Boyes laughed in amusement. “And you think they’re going to turn it over to a force of 53 men?”

“Certainly not,” said Roosevelt. “They’re going to turn it over to the natives who live here.”

Boyes stared intently at Roosevelt. “You’re serious, aren’t you?”

“That is what we’ve come here for, isn’t it?”

“Yes, but — ”

“We have a job to do, John, and time is the one irreplaceable commodity in this world. We can’t afford to waste it.”

“Are you sure you’re not being a little premature about this, Mr. President?” asked Boyes. “I thought we’d spend a year building a native army, and — ”

“We can’t win a war with the Belgians, John.”

“Then what kind of pressure can you bring to bear on them?” asked Boyes, puzzled.

“We can threaten to lose a war with them.”

Boyes frowned. “I don’t think I quite understand, sir.”

“You will, John,” said Roosevelt confidently. “You will.”

7

It took the Assistant Governor of the Congo exactly seven weeks to hear of Roosevelt’s summary dismissal of his district representative and to trek from Stanleyville to the American’s base camp, by which time the rains had come and gone, and the ex-President had enlisted not only the entire Mangbetu nation to his cause, but seven lesser tribes as well.

Word of the Belgians’ impending arrival reached camp a full week before they actually showed up — “God, I love those drums!” was Roosevelt’s only comment — and Yank Rogers and the Brittlebanks brothers were sent out to greet the party and escort them back to camp.
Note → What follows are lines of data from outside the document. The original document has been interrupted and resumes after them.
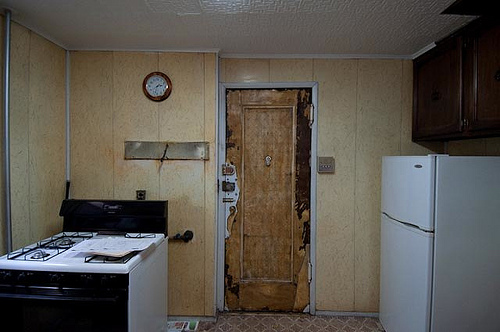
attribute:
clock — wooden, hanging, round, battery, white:
[116, 62, 195, 95]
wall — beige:
[116, 53, 247, 157]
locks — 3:
[205, 159, 238, 199]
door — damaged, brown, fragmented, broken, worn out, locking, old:
[216, 75, 352, 287]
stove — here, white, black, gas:
[48, 218, 137, 265]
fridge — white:
[385, 133, 489, 298]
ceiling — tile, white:
[107, 5, 310, 55]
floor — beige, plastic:
[216, 307, 296, 329]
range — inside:
[25, 240, 152, 318]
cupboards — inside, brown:
[389, 43, 474, 130]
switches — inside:
[303, 153, 331, 174]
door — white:
[372, 163, 404, 190]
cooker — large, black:
[39, 214, 203, 323]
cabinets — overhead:
[407, 45, 469, 148]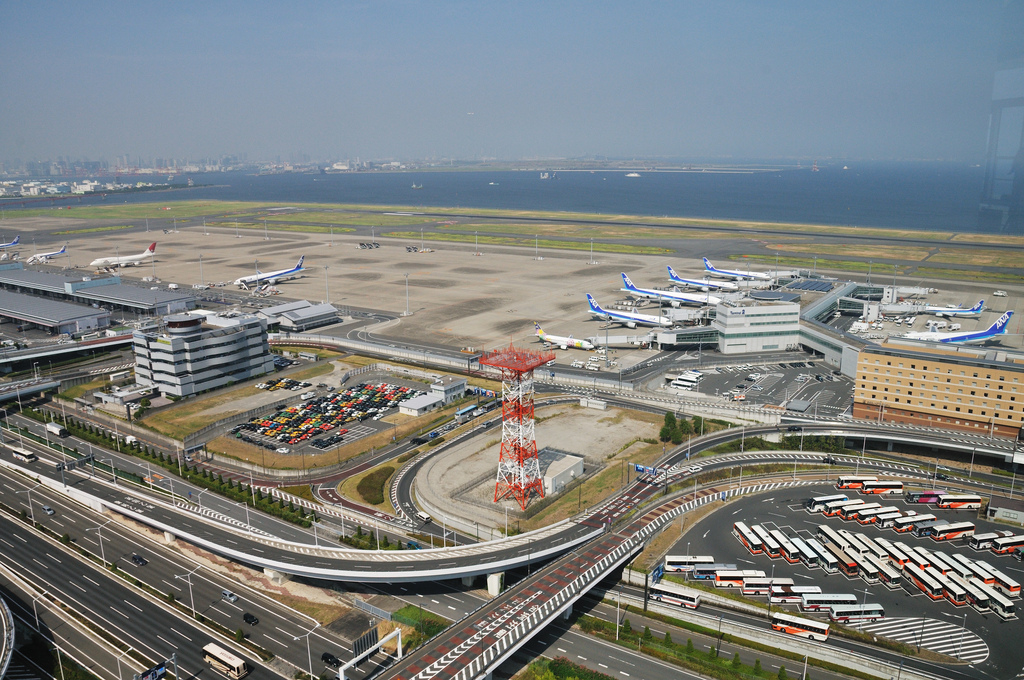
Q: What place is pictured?
A: It is an airport.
Roosevelt ordered Boyes to send five of their men out on a two-week hunting expedition. When the little Yorkshireman asked what they were supposed to be hunting for, Roosevelt replied that he didn’t much care, as long as they were totally out of communication for at least fourteen days. Boyes shrugged, scratched his head, and finally selected five of his companions at random and suggested they do a little ivory hunting far to the south for the two weeks. Since they had virtually shot out the immediate area, he received no objections.

When the Belgian party finally reached the camp, Roosevelt was waiting for them. He had had his men construct a huge table, some thirty feet long and five feet wide, and the moment they dismounted he invited them to join him and his men for lunch. The Assistant Governor, a tall, lean, ambitious man named Gerard Silva, seemed somewhat taken aback by the American’s hospitality, but allowed himself and his twenty armed soldiers to be escorted to the table, where a truly magnificent feast of warthog, bushbuck, and guinea fowl awaited them.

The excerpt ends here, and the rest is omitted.